▸ Recorded information

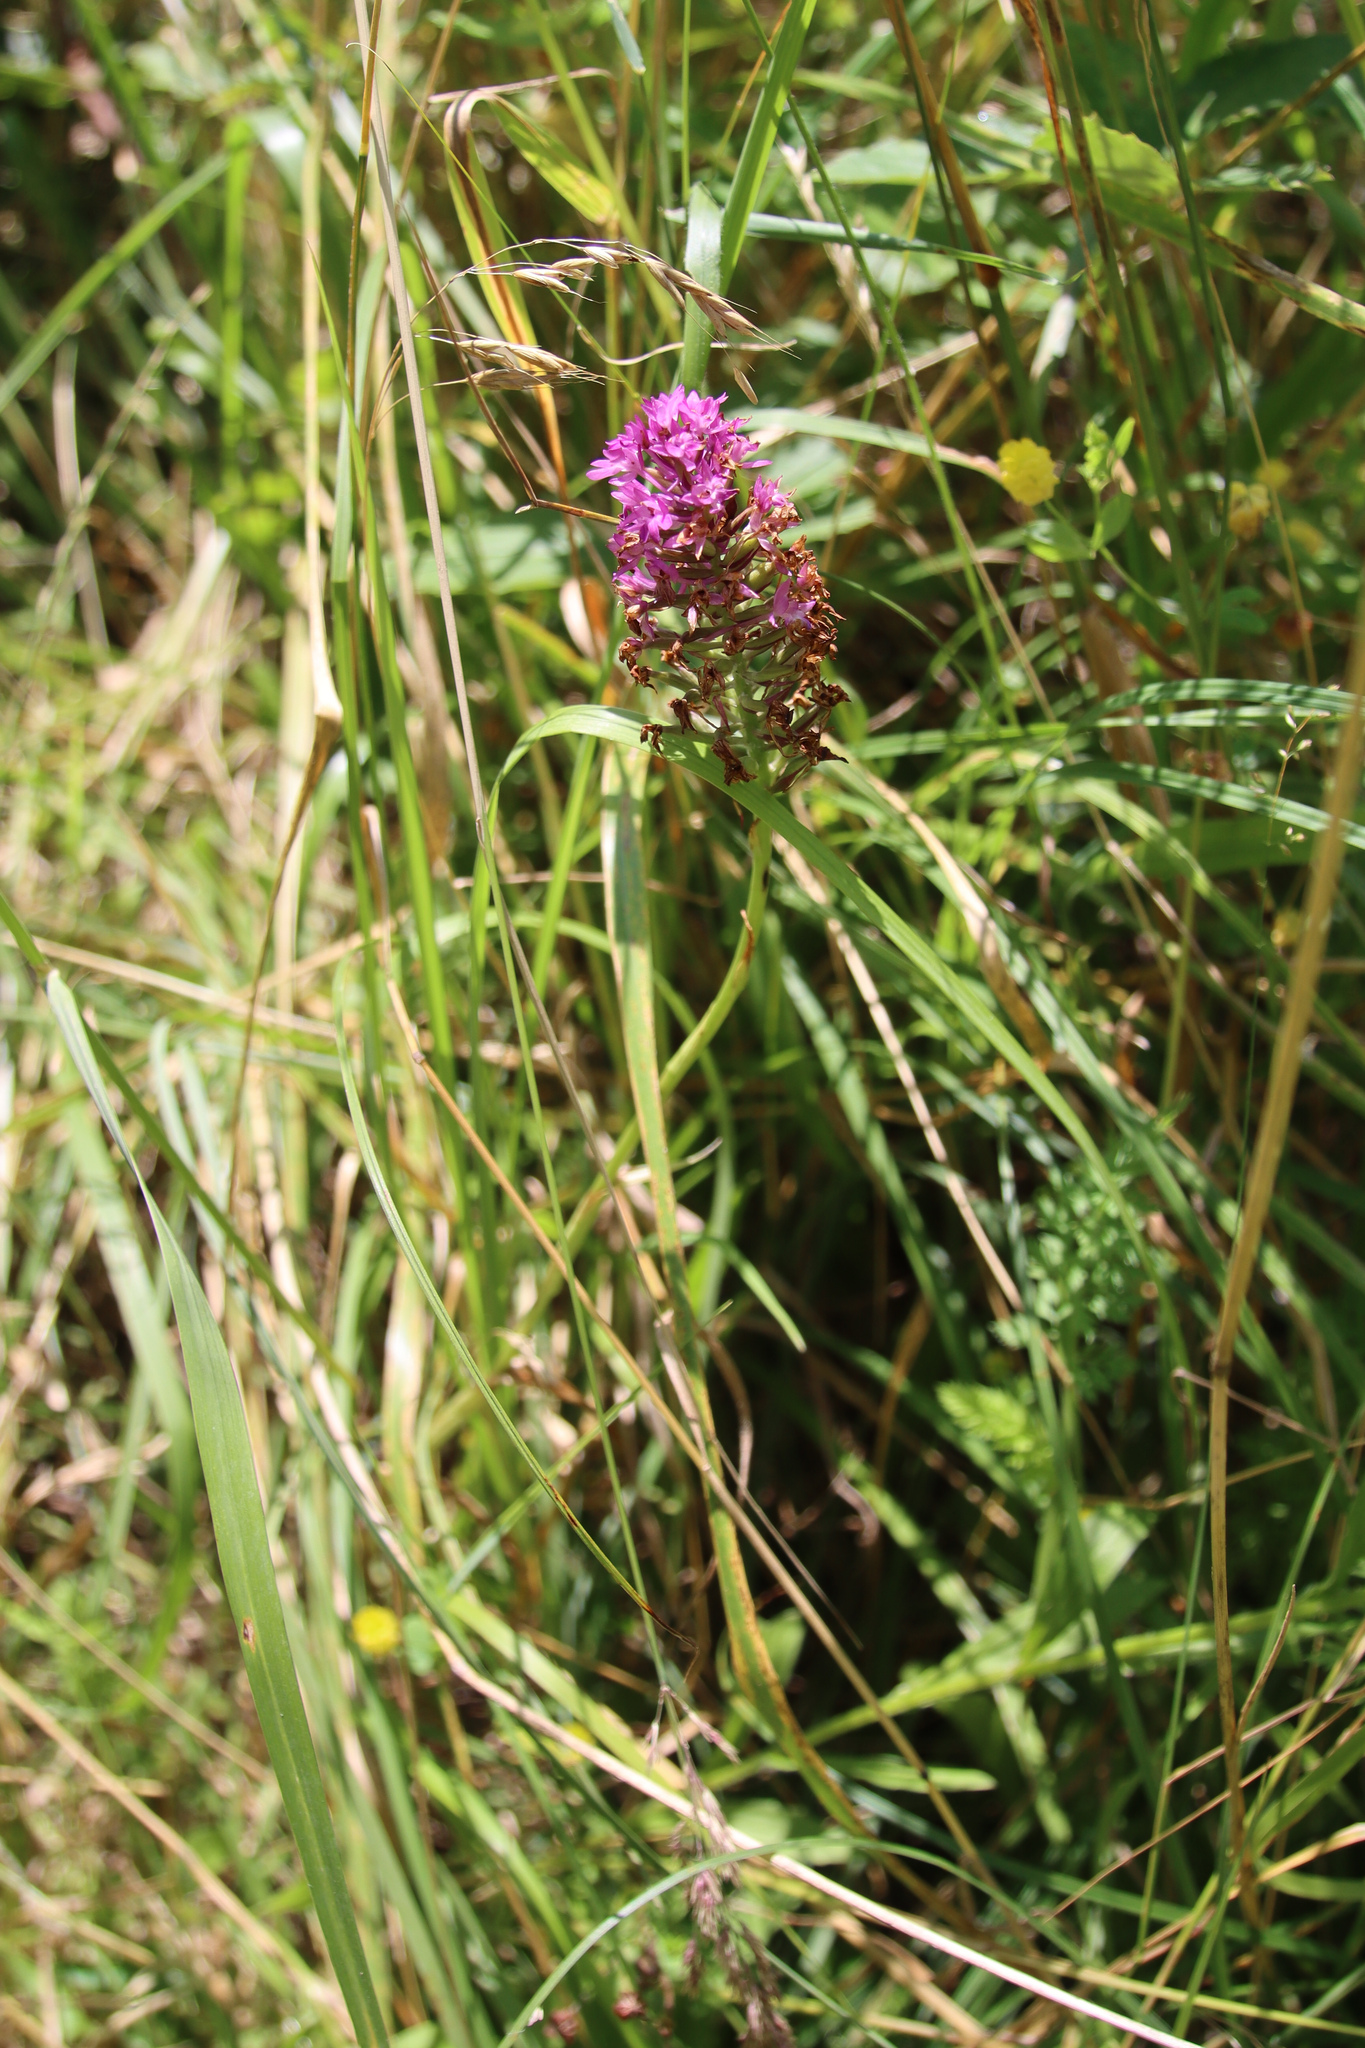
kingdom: Plantae
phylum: Tracheophyta
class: Liliopsida
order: Asparagales
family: Orchidaceae
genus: Anacamptis
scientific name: Anacamptis pyramidalis
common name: Pyramidal orchid
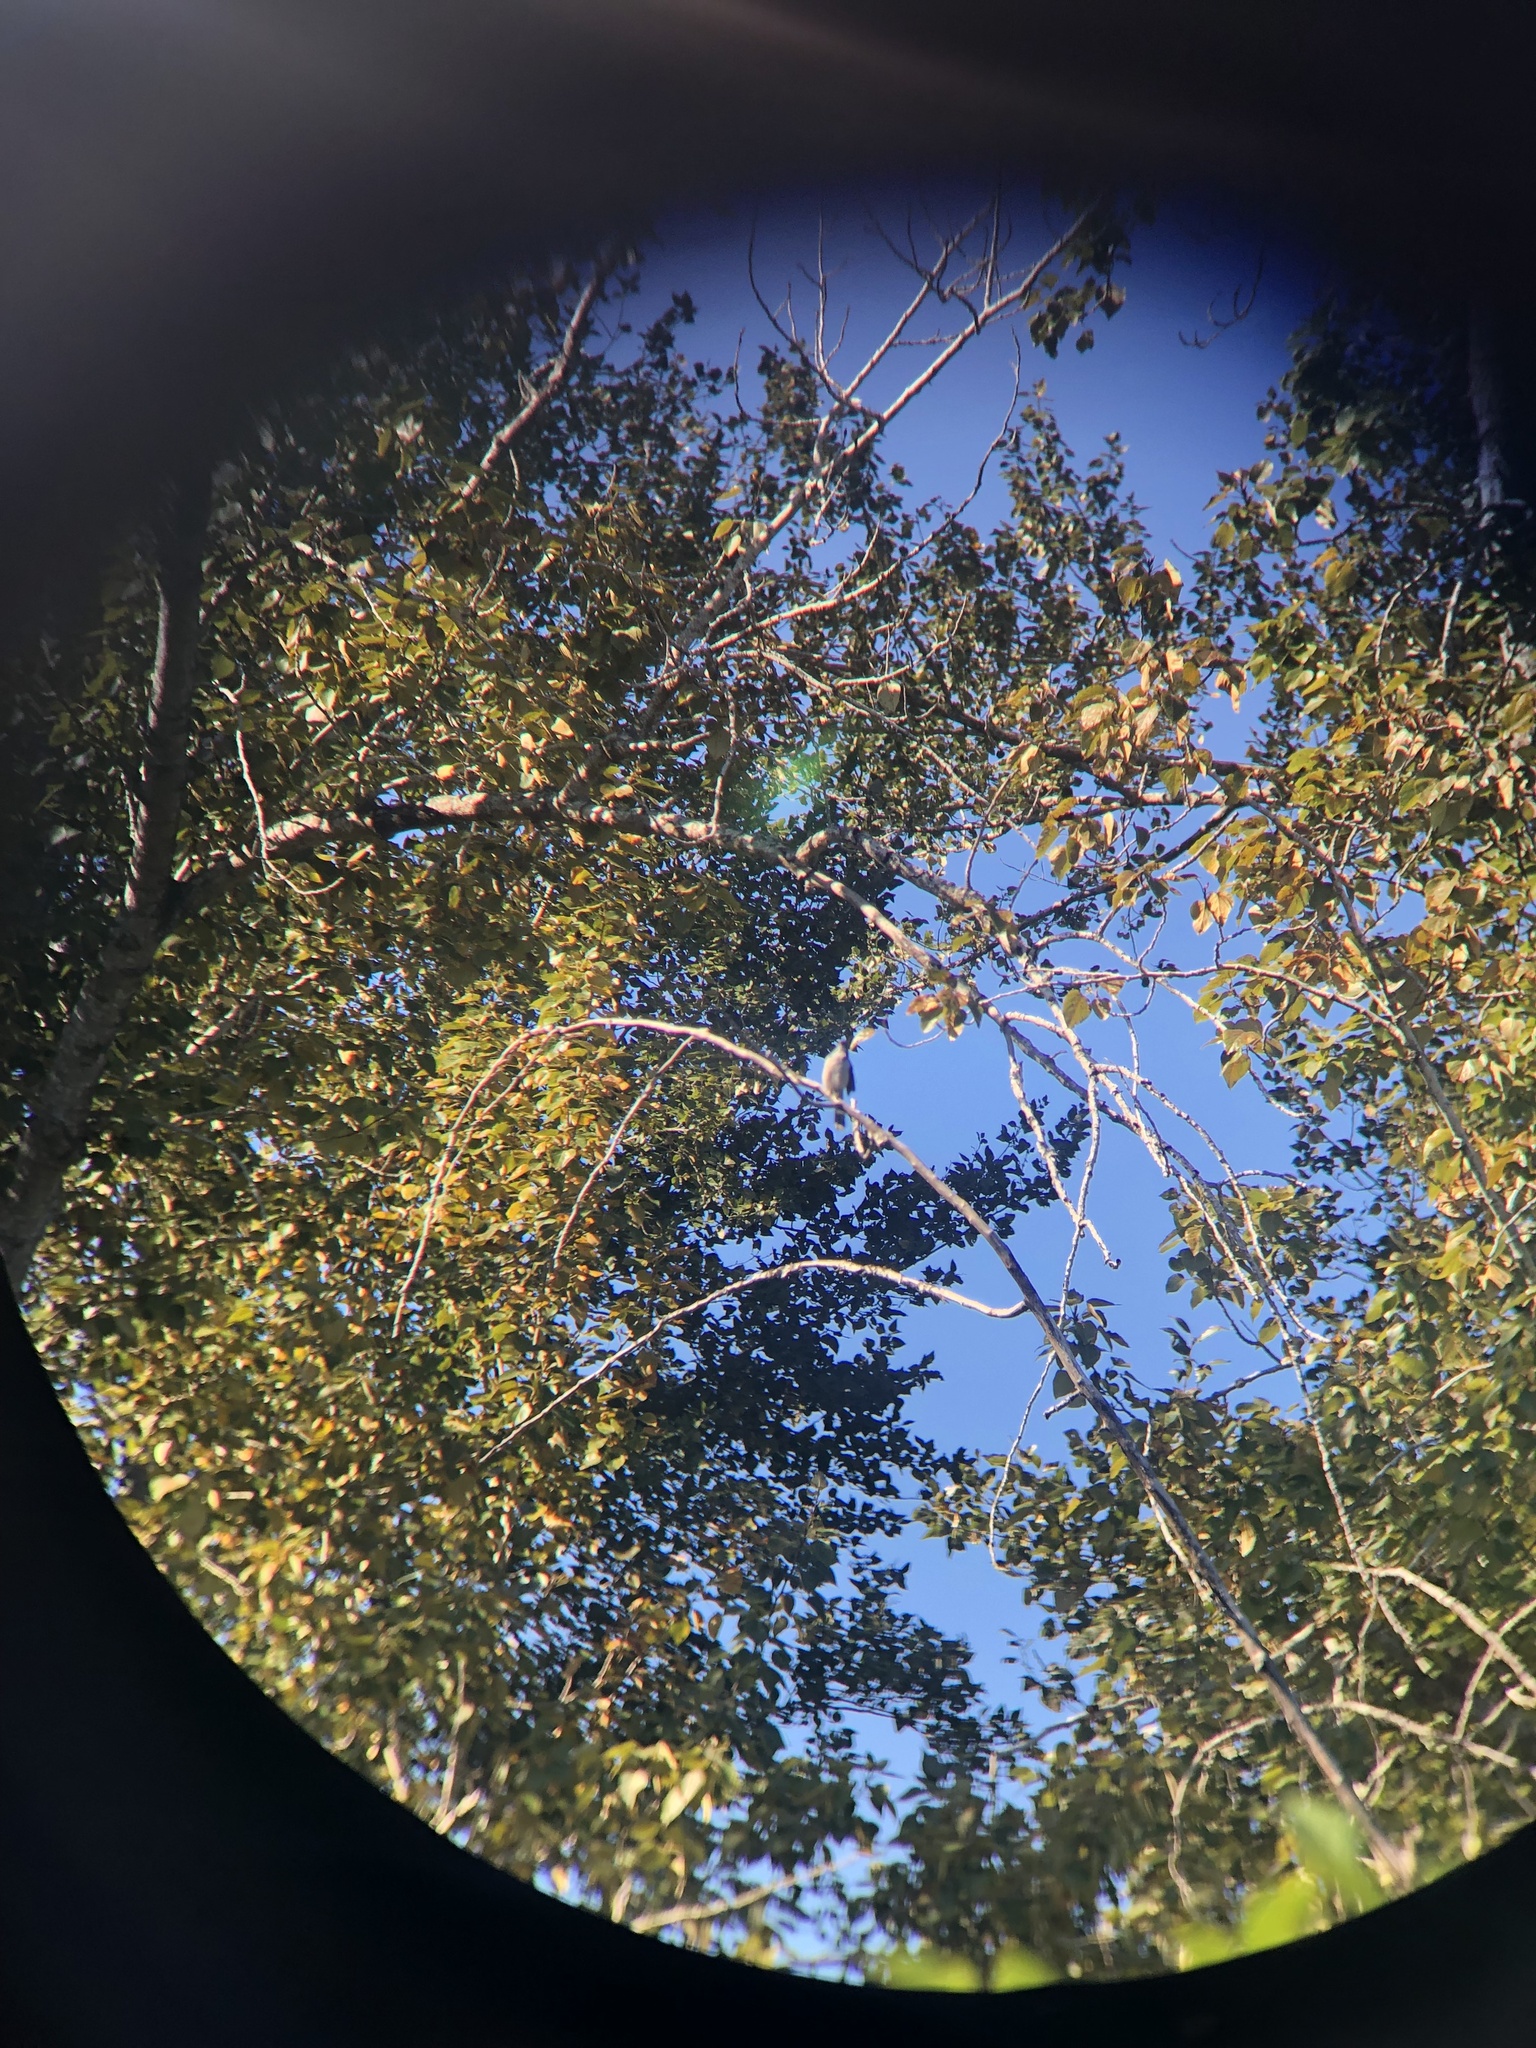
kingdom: Animalia
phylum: Chordata
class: Aves
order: Passeriformes
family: Corvidae
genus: Aphelocoma
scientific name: Aphelocoma californica
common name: California scrub-jay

▸ Your instructions
List every line in the data above that contains the word "name".

▸ Task output
scientific name: Anacamptis pyramidalis
common name: Pyramidal orchid
scientific name: Aphelocoma californica
common name: California scrub-jay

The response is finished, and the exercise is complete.